La grande ironie aussi de savoir que ce comportement sage va repousser bon nombre d’observateurs, dont les médias qui, sans nécessairement le vouloir, entretenaient clairement les besoins d’attention de cette fille en participant pleinement à la ruée de projecteurs dont la lumière était telle qu’on pouvait quasiment voir des brûlures en temps réel.

«Avec Google, il n’y a que le présent», je me le répète comme un leitmotiv. Combien de choses idiotes ai-je dit dans mon adolescence? Quoi, dans mon adolescence, combien ai-je dit de conneries cette année? Ma nature relativement parano et ma conscience de la nature surveillante du Web me mène à la retenue, mais ce n’est visiblement pas le cas pour la majorité des adolescents qui se sont regroupés autour de la page de Véronique, qui est devenue, un instant, non pas une fille ou un être humain, mais le symbole même de la promiscuité, l’incarnation parfaite de la petite fille pas-douce et pas-sage qui ne demande qu’à être punie pour des comportements sexuels qu’on ne devrait jamais juger, mais dont le jugement potentiel peut clairement satisfaire la carence en attention d’une jeune fille qui se promène dans une maison vide.

J’aurai du mal à juger les comportements hyper-sexistes des jeunes garçons et des jeunes filles qui l’insultaient. Si c’était méchant, ça m’inquiétait beaucoup moins que la présence qui ne se faisait pas sentir, celle de potentiels pornographes et proxénètes. La méchanceté des commentaires relève d’une certaine hypocrisie, à savoir qu’on s’abreuve d’un contenu d’une fille qui devient soudainement un fantasme collectif inaccessible, et dans un monde en plein mouvement, dans un monde qui évolue à une rapidité qui n’est égalée que par la lenteur du progrès de notre système d’éducation, il est difficile d’anticiper la consternation et la compassion automatique d’une génération à qui on expose, à chaud, un phénomène de vedettariat virtuel que nos prophètes de malheur des réseaux sociaux ont imaginé depuis des lustres.

Aurai-je été équipé, intellectuellement et moralement, pour faire face à ma propre Véronique Larin quand j’avais quinze ans?

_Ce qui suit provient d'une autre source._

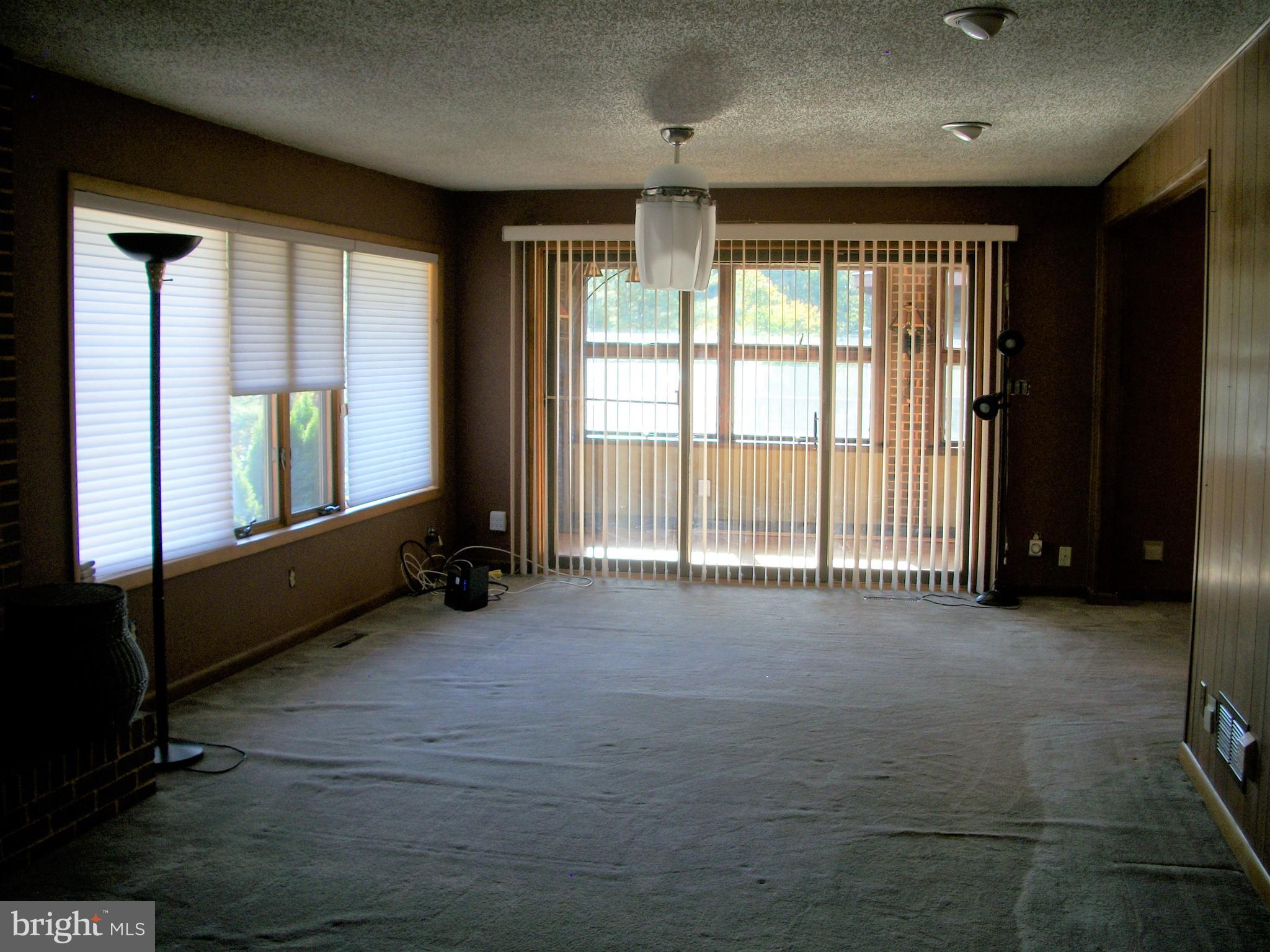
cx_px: 635
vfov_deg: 40.7
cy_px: 476
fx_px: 1284
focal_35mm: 35
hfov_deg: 52.6
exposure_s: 1/30
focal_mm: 6.3
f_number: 3.1
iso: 80
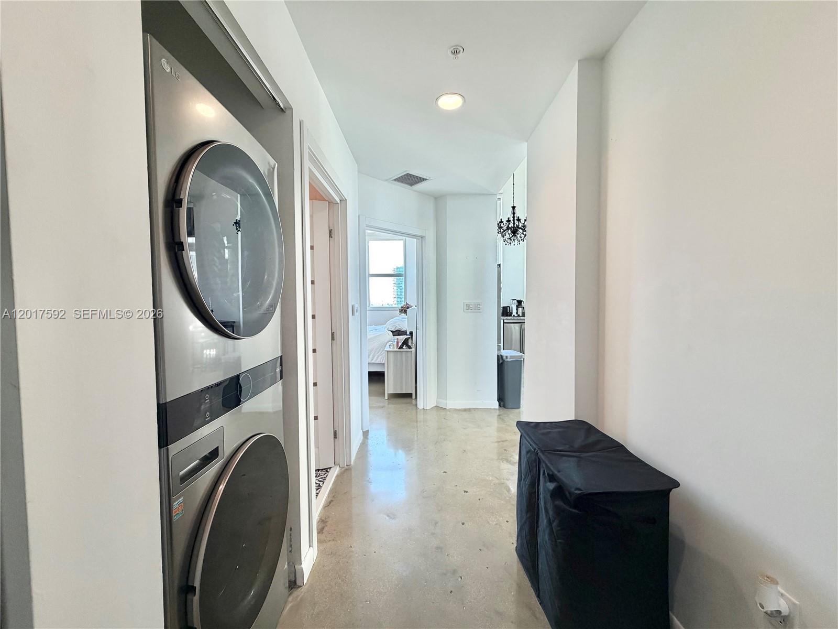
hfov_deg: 102.1
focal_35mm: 14
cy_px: 314
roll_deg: +0.7
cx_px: 419
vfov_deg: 85.7
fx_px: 339
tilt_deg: -2.4
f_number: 2.2
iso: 200
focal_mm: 2.22
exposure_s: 1/120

Si son comportement est le reflet d’un certain conditionnement (et je pense qu’il l’est), les commentaires font partie de ce même phénomène. Ils en sont également le reflet. Comme une façon moderne de communiquer maladroitement.

Juste cette semaine, on commence à discuter explicitement des camions sans conducteurs, contrôlés par des robots beaucoup moins prompts à faire des erreurs de calcul, à s’endormir au volant ou à vouloir communiquer avec des êtres chers via texto. Dans cette même semaine, les géants du monde informatique se plaignaient officiellement des activités de surveillance de la NSA, en stipulant que la présence de cette autorité silencieuse pouvait potentiellement briser Internet.

Cette même semaine, une fille recevait des milliers de notification sur Facebook. Le grand géant bleu ne fait aucune discrimination entre l’attention positive et négative. Une notification est une notification. Un partage est un partage. Notre cerveau reçoit la même gratification momentanée à l’arrivé du petit décompte rouge peu importe ce qui le suit. Facebook récompense immédiatement certains comportements, peu importe ce qu’il inspire réellement chez les consommateurs et ce qui pousse un certain créateur de contenu à le présenter. C’est la petite drogue douce qui devient soudainement accessible en grande quantité, et qui nous perd dans un écran de fumée de likes et de partages.

Nous vivons dans un roman complexe et déchirant de science-fiction, tandis que les prophéties apocalyptiques se concrétisent à cause de l’activité humaine et son impact sur l’environnement. Les changements radicaux et profonds à propos de notre époque s’accumulent, trop rapidement pour documenter cette poussée Babelienne. Mais une ascension éternelle est impossible, et de plus en plus, je crains notre chute collective, je l’anticipe avec une triste résignation.

Likez, commentez, partagez. Je serai toujours, toujours là.